YOUR GOAL>
Where a line of the records contains the word "space", show that line.

GIVEN RECORDS>
___

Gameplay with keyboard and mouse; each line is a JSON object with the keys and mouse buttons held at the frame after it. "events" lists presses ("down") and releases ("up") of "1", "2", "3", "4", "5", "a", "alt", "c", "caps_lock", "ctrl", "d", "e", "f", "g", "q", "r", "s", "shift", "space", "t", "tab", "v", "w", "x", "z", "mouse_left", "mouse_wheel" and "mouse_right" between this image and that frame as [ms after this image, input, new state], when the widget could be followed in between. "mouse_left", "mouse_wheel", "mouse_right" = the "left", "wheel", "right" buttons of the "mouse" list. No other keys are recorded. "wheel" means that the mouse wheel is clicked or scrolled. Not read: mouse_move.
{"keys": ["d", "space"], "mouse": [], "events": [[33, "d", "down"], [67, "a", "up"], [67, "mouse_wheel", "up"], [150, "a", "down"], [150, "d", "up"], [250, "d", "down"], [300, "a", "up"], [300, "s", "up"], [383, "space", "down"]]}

___

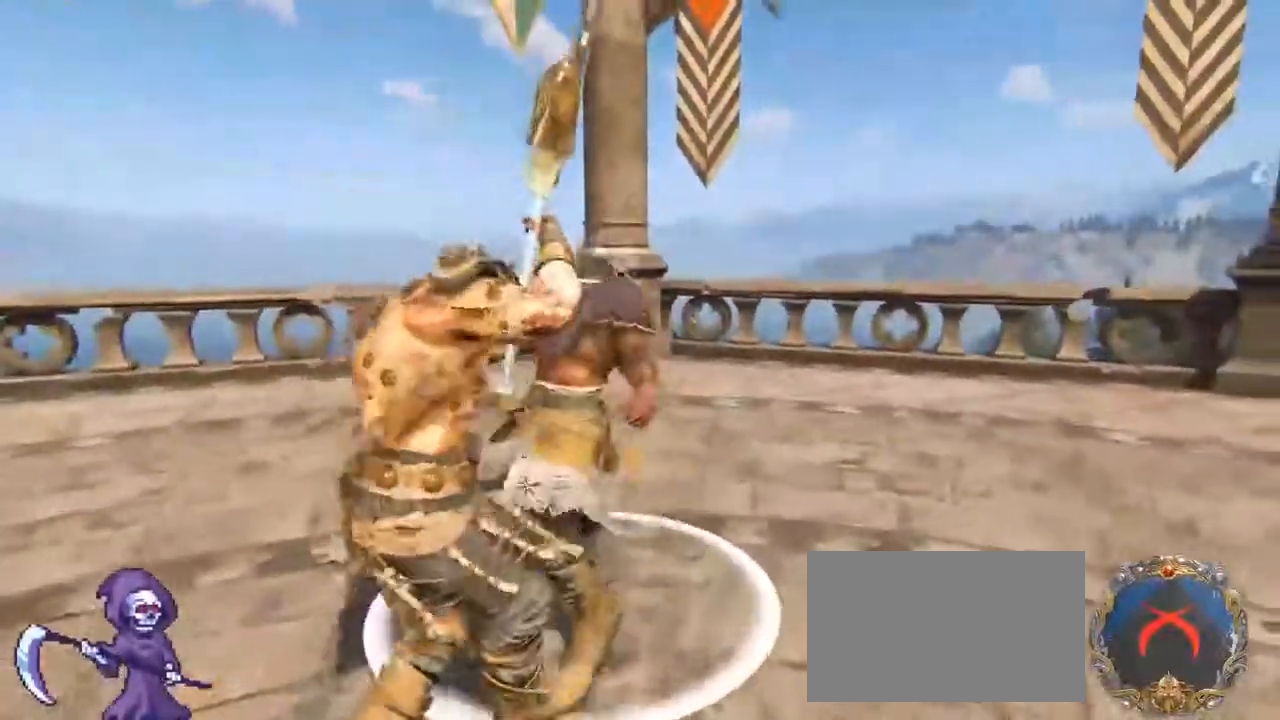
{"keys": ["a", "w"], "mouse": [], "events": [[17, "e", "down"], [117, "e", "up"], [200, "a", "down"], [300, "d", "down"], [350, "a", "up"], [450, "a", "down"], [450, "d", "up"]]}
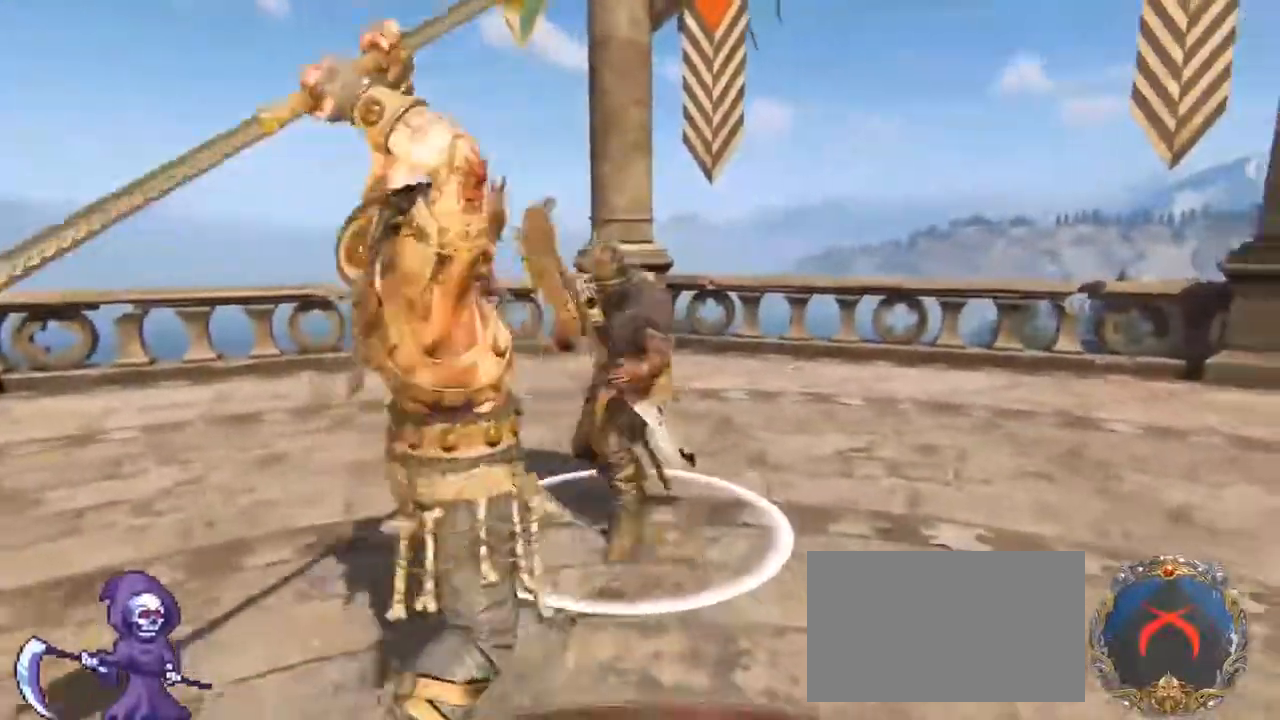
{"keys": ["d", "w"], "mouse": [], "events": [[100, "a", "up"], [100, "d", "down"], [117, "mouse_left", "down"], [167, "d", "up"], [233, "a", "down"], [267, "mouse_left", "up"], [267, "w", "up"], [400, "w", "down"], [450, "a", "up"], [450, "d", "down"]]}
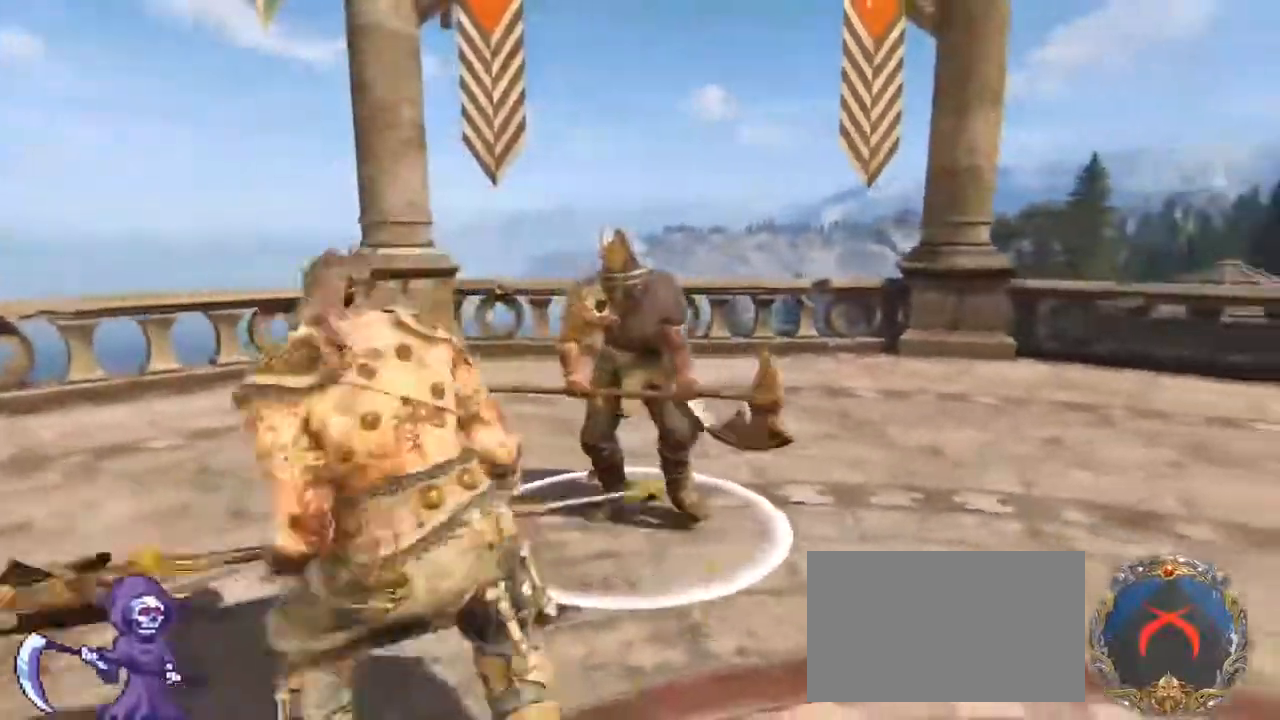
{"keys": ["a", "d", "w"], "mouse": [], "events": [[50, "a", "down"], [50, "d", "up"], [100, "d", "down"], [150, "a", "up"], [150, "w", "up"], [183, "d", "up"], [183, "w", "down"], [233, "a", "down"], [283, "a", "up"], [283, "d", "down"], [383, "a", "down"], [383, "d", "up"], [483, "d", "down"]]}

___

WRITTEN ANSWER>
Gameplay with keyboard and mouse; each line is a JSON object with the keys and mouse buttons held at the frame after it. "events" lists presses ("down") and releases ("up") of "1", "2", "3", "4", "5", "a", "alt", "c", "caps_lock", "ctrl", "d", "e", "f", "g", "q", "r", "s", "shift", "space", "t", "tab", "v", "w", "x", "z", "mouse_left", "mouse_wheel" and "mouse_right" between this image and that frame as [ms after this image, input, new state], when the widget could be followed in between. "mouse_left", "mouse_wheel", "mouse_right" = the "left", "wheel", "right" buttons of the "mouse" list. No other keys are recorded. "wheel" means that the mouse wheel is clicked or scrolled. Not read: mouse_move.
{"keys": ["d", "space"], "mouse": [], "events": [[33, "d", "down"], [67, "a", "up"], [67, "mouse_wheel", "up"], [150, "a", "down"], [150, "d", "up"], [250, "d", "down"], [300, "a", "up"], [300, "s", "up"], [383, "space", "down"]]}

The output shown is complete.